In 1900 a radio station was established under Popov's instructions on Hogland Island to provide two-way communication by wireless telegraphy between the Russian naval base and the crew of the battleship General-Admiral Apraksin. The battleship ran aground on Hogland Island in the Gulf of Finland in November, 1899. The crew of the Apraksin were not in immediate danger, but the water in the Gulf began to freeze.

Due to bad weather and bureaucratic red tape, the crew of Apraksin did not arrive until January 1900 to establish a wireless station on Hogland Island. By February 5, however, messages were being received reliably. The wireless messages were relayed to Hogland Island by a station some 25 miles away at Kymi (nowadays Kotka) on the Finnish coast. Kotka was selected as the location for the wireless relay station because it was the point closest to Hogland Island served by telegraph wires connected to Russian naval headquarters.

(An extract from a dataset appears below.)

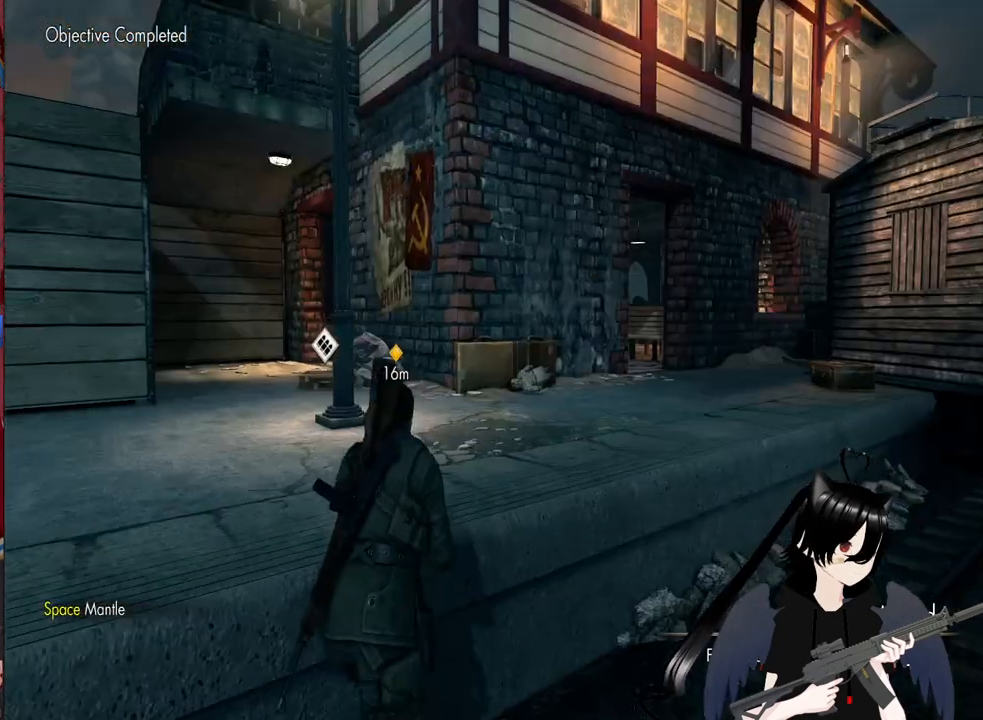
{"keys": ["d", "space", "w"], "mouse": [], "mouse_move": "still", "events": [[180, "d", "down"], [420, "space", "down"]]}
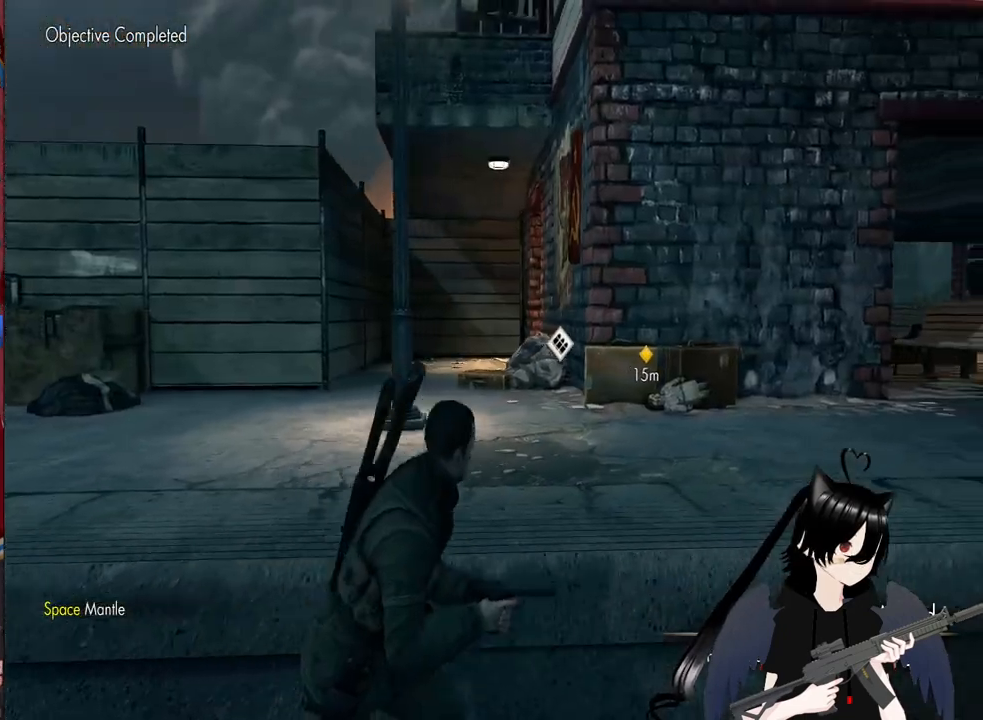
{"keys": ["d", "w"], "mouse": [], "mouse_move": "still", "events": [[120, "space", "up"]]}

By the time the Apraksin was freed from the rocks by the icebreaker Yermak at the end of April, 440 official telegraph messages had been handled by the Hogland Island wireless station. Besides the rescue of the Apraksin's crew, more than 50 Finnish fishermen, who were stranded on a piece of drift ice in the Gulf of Finland, were saved by the icebreaker Yermak following distress telegrams sent by wireless telegraphy. In 1900, Popov stated (in front of the Congress of Russian Electrical Engineers) the emission and reception of signals by means of electric oscillations.

In 1901 Alexander Popov was appointed as professor at the Electrotechnical Institute, which now bears his name. In 1905 he was elected a director of the institute.

In 1905 he became seriously ill, after being very stressed about the suppression of a student movement. He died of a brain hemorrhage on January 13, 1906.